Nonetheless, J.M.W. Turner, in some of his great sea paintings, looked back to Williem van der Velde the Younger.  In his amazing use of light, gave the feeling of the ocean new and dazzling interpretations. In the painting of the Slave Ship, based on anti-slavery poetry,Turner depicted the slavers disposing of dead and dying slaves before an impending storm.

The Slave Ship,  J.M.W. Tuner, oil on canvas, 1840, (Image courtesy of the Museum of Fine Arts, Boston)
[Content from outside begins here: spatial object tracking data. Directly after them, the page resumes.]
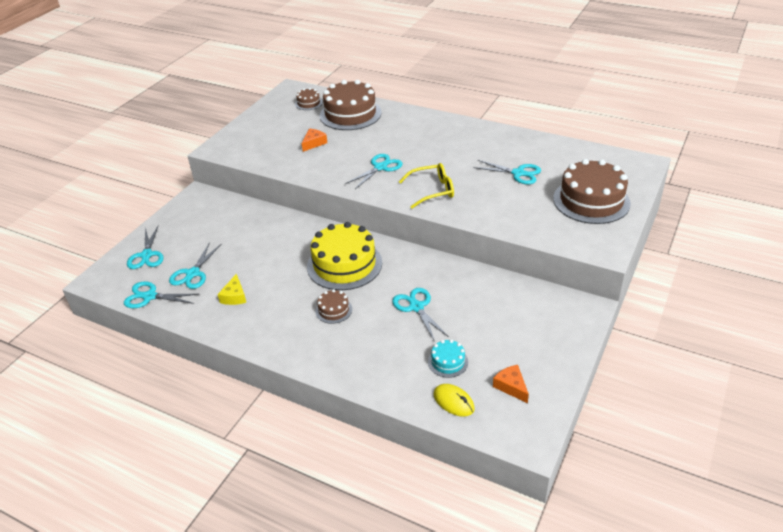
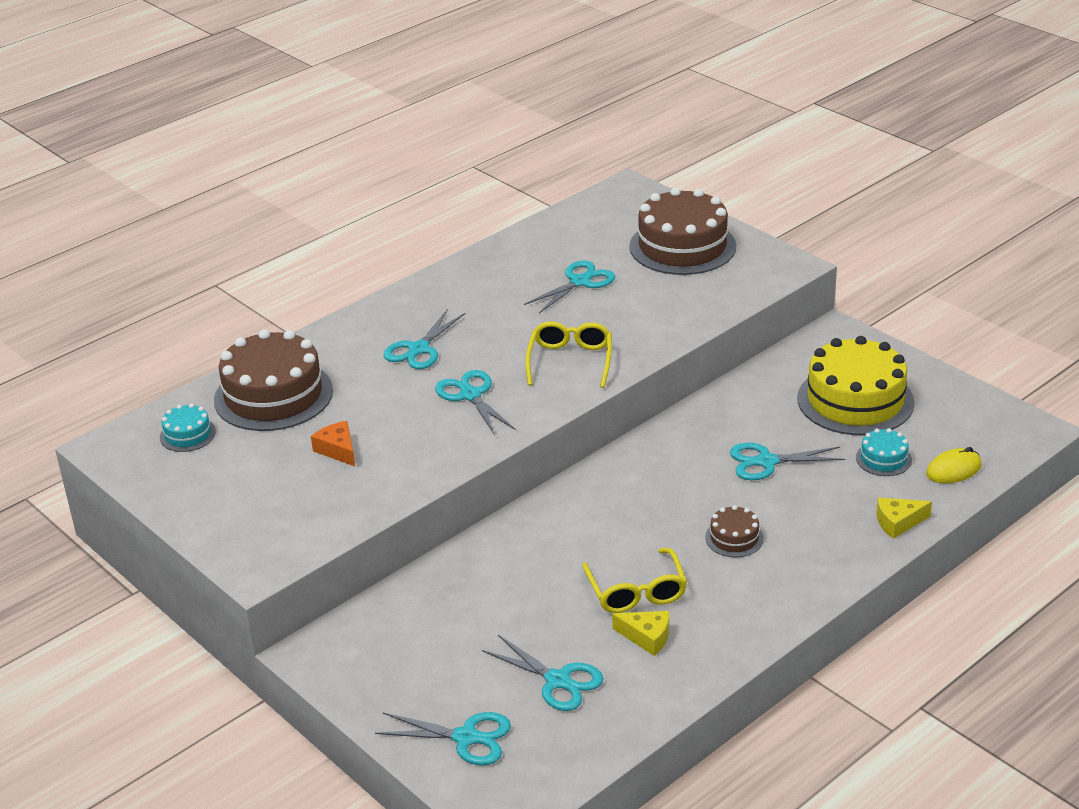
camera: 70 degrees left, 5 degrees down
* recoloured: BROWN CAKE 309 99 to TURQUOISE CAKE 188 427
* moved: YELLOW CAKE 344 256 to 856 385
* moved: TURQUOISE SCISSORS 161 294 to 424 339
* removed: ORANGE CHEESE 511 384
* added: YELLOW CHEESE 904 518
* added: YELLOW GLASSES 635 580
The Slave Ship,  J.M.W. Tuner, oil on canvas, 1840, (Image courtesy of the Museum of Fine Arts, Boston)

By the mid-19th century, many sailors knew first hand of the fury of hurricanes and typhoons. On the Western/American side of the North Atlantic, artists were also beginning to address marine painting.  One of the first was Massachusetts-born Fitz Hugh Lane, (1804-1865), known as a Luminist painter and a most successful exponent of the Atlantic as seen from the New England coast. 

Brace's Rock, Gloucester, MA, circa 1864, Fitz Hugh Lane (Courtesy of the National Gallery of Art, Washington)

Brace's Rock, Gloucester, MA, circa 1864, Fitz Hugh Lane (Courtesy of the National Gallery of Art, Washington)

Other famed exponents of the Atlantic include Winslow Homer.  His most acclaimed marine paintings date from the 1890s, when he was living some seventy-five feet from the water in Prout's Neck, Maine.  Like so many artists, he was fascinated by the power of waves crashing on rugged coastlines.

Sunlight on the Coast, 1890, Winslow Homer (Image courtesy of the Toledo Museum of Art)

Sunlight on the Coast, 1890, Winslow Homer (Image courtesy of the Toledo Museum of Art)

Today, we artists have a wonderful heritage to which to refer when we think of paintings of the mighty Atlantic Ocean.  There are countless artists working today along the coastlines of North and South America, Western Europe and Africa, for the power of the ocean summons us all.